Stinnett doesn’t want the EVP to proselytize; he just wants people who already say they care about the environment to show up next month and prove it on the ballot. He has a simple three-part plan to activate environmentally focused voters: emphasize that voting is a societal norm, make them pledge to vote, then remind them close to the election that they promised to vote. The guilt works, according to the group’s 2017 election efforts. When the EVP was able to connect with targeted environmentalists through at least two methods of communication—calls, texts, direct mail, email, in-person canvassing, or digital advertising—voter turnout in that group increased anywhere between 2.8 percent and 4.5 percent. The EVP and its 1,800 volunteers will target 2.4 million environmentalists with poor voting records in Colorado, Florida, Georgia, Massachusetts, Nevada, and Pennsylvania this month for November’s elections. In those six states, Stinnett ambitiously expects to add as many as 108,000 people to the electorate through calls, texts, and door-to-door canvassing.
The EVP isn’t alone in this initiative. The League of Conservation Voters will target swing voters with the goal of convincing them that their votes can directly affect their communities, from public land access to clean water and air protections. Pete Maysmith, the league’s senior vice president of campaigns, says he’s targeting four Senate races with $3.1 million and 25 congressional seats with $15 million—four times the amount the league spent in 2012. “We want to turn out all voters who support pro-environment initiatives, no matter if it’s their top priority or at the bottom of their list,” Maysmith says.

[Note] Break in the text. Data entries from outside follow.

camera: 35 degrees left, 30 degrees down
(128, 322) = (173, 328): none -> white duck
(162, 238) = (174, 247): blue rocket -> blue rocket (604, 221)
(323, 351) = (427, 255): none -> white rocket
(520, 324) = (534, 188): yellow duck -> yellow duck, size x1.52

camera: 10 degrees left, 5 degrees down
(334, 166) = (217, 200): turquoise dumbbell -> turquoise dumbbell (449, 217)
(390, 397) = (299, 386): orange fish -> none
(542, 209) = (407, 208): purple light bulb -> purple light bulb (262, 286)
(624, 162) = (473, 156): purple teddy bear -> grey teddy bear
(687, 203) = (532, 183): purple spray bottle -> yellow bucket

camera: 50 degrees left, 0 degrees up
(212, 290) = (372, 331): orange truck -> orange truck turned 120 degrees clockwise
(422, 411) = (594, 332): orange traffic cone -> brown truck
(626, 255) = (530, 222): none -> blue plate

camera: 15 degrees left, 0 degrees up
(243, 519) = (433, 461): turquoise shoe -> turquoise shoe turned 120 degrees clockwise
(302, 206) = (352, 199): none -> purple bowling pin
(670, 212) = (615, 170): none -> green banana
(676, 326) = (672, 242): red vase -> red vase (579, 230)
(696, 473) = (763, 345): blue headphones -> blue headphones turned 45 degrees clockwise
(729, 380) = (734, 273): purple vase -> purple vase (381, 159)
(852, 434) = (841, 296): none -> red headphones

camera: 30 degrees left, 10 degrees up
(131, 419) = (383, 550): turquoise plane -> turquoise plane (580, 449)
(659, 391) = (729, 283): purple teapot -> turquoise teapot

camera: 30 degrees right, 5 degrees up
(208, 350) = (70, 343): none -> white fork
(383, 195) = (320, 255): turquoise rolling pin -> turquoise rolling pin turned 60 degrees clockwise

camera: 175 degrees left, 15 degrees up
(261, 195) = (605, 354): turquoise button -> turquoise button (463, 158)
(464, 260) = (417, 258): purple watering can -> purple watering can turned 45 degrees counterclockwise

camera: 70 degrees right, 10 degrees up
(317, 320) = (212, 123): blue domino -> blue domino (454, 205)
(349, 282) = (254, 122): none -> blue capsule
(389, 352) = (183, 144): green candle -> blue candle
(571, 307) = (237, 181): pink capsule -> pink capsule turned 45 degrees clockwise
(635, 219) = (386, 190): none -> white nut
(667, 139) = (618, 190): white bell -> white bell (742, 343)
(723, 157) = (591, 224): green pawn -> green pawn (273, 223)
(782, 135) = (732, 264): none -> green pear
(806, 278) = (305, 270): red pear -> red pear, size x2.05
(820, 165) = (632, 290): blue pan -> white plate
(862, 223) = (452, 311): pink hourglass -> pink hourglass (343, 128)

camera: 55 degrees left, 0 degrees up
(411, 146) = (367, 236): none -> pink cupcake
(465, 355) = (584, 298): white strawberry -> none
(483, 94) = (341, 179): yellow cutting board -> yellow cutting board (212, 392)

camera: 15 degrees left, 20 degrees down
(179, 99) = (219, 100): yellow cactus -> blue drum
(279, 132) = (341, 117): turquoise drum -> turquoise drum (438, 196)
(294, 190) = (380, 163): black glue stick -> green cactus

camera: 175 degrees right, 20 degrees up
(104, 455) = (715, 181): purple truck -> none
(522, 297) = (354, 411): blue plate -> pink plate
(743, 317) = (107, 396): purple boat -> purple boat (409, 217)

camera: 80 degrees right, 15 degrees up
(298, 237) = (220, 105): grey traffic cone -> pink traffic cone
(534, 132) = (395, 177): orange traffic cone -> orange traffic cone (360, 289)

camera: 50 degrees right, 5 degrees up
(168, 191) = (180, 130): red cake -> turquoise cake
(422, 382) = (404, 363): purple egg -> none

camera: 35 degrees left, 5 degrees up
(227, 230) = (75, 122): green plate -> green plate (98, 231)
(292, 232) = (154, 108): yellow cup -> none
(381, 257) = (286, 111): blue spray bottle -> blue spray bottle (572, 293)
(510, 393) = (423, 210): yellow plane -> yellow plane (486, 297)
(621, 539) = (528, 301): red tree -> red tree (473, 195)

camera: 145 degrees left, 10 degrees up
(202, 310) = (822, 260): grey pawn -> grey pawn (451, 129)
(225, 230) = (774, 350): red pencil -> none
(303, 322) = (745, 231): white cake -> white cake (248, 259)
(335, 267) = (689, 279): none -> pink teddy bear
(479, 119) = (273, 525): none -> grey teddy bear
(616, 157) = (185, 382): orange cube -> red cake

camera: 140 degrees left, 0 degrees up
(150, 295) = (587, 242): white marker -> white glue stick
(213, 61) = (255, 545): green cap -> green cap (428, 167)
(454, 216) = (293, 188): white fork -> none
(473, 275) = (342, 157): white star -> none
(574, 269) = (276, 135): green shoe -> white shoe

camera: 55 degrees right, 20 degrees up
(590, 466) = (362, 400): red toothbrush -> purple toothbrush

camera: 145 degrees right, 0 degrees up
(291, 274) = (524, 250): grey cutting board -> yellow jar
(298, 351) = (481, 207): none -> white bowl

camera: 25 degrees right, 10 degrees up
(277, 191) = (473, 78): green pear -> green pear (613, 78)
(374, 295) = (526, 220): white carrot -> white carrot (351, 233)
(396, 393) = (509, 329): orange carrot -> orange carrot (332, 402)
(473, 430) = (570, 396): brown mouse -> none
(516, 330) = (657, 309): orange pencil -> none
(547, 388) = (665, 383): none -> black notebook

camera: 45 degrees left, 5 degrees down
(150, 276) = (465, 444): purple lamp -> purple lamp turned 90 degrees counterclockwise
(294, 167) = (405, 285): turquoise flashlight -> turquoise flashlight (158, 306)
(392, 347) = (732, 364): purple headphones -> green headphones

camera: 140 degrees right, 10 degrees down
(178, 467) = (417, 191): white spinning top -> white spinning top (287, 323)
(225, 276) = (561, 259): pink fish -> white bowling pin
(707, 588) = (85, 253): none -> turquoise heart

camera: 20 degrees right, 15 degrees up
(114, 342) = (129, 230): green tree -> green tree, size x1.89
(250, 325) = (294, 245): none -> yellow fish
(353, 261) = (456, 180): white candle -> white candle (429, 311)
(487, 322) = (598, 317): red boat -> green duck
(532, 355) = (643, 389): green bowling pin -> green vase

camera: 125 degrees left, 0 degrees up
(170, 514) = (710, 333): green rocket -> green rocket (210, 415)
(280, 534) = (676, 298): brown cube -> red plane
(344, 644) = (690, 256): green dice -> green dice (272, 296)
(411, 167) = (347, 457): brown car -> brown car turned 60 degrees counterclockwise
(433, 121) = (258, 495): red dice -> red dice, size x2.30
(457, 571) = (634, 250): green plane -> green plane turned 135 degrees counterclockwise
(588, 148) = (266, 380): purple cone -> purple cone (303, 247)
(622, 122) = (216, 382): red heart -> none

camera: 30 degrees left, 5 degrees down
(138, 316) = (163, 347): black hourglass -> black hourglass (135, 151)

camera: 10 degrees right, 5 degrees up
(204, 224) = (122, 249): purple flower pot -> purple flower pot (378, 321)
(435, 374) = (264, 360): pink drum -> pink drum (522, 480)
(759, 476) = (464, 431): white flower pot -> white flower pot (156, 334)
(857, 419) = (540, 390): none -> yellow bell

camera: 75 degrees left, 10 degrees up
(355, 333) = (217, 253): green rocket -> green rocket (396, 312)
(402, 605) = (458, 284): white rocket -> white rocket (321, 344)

Not everyone believes in this if-you-register-them-the-policies-will-come approach. Jamie Henn, a co-founder of climate change advocacy group 350.org, admires the EVP’s efforts but thinks it will take a lot more proselyting to enact progress at the federal level. Groups and individuals who want to see actual laws passed to protect the planet, Henn argues, must build movements among broader coalitions and start iconic fights—like those against ExxonMobil or TransCanada—to get people organized and fired up. “We can’t wait around for politicians to suddenly see the gospel and start preaching it,” he says. “We can do it ourselves and pull politicians—and, by extension, voters—with us.”
The Trump administration’s anti-environmental actions have brought new focus to the movement, Maysmith says. “People are taking to the streets, they’re so concerned,” he says. “Now that we’ve done that, what’s the next thing we can do? Vote.”